Assigned task: Filter the records, keeping every line that has the string "canicule".

Stored data entries
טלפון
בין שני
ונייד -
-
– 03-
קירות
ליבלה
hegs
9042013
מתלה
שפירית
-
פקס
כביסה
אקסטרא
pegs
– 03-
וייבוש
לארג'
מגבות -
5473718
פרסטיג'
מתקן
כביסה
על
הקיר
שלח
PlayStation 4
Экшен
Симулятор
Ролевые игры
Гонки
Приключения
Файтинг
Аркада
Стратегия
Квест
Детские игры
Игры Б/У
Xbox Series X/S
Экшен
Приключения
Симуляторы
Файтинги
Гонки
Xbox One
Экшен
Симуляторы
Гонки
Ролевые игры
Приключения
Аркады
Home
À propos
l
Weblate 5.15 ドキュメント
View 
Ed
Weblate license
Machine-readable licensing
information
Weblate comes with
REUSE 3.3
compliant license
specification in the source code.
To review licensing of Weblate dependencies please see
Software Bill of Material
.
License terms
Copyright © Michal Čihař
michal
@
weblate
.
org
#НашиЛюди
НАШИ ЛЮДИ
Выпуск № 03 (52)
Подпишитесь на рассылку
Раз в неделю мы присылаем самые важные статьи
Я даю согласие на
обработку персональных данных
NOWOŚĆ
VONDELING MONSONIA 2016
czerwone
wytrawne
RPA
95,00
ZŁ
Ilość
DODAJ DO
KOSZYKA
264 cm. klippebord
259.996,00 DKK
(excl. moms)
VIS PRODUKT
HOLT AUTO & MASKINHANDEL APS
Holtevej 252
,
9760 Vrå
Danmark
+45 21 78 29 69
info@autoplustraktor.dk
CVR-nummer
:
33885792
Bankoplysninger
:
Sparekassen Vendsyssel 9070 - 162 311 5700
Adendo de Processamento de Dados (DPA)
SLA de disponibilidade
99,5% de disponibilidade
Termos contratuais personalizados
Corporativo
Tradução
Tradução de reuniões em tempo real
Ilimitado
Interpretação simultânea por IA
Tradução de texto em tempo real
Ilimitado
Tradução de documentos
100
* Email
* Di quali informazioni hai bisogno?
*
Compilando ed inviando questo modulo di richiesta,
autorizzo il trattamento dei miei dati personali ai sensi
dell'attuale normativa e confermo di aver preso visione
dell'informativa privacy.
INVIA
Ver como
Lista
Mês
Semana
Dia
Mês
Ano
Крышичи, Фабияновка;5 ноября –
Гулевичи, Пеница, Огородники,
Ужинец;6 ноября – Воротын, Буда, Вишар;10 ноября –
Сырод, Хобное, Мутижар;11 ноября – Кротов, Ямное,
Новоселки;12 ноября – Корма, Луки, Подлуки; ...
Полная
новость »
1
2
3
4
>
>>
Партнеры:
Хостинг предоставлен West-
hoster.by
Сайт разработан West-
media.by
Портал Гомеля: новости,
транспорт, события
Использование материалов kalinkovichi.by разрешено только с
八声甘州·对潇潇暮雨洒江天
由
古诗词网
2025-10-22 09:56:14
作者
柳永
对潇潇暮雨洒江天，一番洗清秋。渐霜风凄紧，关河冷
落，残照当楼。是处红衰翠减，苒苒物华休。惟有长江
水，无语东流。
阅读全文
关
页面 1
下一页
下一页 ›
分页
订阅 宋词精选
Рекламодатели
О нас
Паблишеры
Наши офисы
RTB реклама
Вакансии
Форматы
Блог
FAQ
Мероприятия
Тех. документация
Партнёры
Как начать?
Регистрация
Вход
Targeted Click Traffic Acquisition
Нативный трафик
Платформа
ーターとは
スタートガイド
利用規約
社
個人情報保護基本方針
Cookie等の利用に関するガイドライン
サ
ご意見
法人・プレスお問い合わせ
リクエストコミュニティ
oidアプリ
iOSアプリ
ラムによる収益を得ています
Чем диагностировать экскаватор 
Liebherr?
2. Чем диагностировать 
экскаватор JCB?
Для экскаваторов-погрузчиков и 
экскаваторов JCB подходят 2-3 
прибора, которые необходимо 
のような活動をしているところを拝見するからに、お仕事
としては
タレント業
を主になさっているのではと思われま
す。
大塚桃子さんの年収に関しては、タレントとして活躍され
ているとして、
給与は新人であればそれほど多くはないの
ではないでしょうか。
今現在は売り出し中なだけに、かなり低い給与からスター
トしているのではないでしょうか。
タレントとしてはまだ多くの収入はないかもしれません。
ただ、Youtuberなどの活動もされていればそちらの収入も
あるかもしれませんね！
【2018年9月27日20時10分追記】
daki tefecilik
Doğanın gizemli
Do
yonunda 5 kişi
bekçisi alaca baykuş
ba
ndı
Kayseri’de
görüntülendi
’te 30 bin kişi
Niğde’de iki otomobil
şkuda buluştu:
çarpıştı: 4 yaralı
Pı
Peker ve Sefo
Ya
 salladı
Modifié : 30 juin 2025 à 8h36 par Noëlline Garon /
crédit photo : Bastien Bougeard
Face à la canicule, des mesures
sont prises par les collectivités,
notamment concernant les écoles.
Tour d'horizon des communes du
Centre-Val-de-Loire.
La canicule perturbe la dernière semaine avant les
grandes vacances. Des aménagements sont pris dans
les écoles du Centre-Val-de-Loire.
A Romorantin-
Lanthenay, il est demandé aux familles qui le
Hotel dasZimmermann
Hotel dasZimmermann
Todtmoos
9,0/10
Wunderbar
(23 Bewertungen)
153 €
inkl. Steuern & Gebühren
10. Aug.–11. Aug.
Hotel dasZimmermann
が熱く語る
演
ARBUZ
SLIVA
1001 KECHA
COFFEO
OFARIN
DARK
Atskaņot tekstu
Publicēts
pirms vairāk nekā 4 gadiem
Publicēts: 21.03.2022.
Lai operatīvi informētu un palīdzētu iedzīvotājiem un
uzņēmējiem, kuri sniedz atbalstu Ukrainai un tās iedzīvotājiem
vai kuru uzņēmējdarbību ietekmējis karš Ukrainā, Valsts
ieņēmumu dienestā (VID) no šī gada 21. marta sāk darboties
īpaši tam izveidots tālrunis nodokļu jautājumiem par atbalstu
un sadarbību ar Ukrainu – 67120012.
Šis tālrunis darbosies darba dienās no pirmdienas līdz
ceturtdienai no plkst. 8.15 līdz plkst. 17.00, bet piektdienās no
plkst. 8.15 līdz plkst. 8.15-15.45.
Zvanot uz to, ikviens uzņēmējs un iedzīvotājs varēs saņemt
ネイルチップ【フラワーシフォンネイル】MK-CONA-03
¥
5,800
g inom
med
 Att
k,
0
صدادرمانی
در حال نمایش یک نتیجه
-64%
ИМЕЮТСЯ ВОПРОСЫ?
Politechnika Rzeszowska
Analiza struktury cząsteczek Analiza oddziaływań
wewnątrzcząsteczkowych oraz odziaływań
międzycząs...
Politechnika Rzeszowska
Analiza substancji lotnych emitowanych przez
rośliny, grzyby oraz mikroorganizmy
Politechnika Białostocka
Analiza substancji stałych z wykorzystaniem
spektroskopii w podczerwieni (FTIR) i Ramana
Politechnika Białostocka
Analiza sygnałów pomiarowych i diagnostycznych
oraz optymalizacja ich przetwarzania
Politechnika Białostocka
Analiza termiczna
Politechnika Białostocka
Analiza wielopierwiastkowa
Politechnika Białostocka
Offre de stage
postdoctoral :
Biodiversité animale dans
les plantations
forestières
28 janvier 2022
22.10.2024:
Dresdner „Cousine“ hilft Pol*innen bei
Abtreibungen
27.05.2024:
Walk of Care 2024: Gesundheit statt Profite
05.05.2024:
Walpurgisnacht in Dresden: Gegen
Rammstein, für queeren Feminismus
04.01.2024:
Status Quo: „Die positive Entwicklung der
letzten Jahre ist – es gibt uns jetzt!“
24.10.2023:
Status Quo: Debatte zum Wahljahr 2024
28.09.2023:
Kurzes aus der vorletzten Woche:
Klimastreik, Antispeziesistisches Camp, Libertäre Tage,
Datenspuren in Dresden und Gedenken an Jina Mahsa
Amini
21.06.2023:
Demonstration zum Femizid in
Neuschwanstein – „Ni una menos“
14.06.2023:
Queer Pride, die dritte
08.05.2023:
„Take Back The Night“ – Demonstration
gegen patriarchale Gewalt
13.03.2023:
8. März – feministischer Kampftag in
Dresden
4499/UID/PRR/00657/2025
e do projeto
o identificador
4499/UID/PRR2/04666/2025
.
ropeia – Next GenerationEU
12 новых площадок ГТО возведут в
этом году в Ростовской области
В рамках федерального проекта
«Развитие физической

Answer to the problem:
Face à la canicule, des mesures
La canicule perturbe la dernière semaine avant les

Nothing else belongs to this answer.